Required action:
Within the records, find every line that includes the word "from" and copy it.

Dataset excerpts:
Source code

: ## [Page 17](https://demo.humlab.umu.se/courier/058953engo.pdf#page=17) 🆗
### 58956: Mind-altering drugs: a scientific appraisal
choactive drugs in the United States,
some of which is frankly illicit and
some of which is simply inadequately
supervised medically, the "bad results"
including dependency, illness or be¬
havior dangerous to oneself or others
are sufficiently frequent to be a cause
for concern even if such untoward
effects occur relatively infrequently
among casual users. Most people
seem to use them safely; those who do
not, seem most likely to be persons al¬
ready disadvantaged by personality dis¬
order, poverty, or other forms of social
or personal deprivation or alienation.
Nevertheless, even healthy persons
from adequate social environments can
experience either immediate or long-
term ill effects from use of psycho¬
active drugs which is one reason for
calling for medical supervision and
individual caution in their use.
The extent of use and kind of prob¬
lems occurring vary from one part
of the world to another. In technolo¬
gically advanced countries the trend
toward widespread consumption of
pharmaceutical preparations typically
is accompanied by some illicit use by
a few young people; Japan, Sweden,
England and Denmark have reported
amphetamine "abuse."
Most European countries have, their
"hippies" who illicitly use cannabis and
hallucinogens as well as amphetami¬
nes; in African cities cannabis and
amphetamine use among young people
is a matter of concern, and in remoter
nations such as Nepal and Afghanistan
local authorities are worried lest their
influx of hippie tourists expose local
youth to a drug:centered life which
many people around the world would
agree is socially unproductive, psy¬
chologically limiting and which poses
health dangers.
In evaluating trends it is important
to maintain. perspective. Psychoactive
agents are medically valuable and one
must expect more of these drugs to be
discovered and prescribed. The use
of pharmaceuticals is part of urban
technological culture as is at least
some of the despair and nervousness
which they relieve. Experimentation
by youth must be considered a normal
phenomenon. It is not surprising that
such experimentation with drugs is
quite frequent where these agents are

Task solution:
from adequate social environments can
term ill effects from use of psycho¬
lems occurring vary from one part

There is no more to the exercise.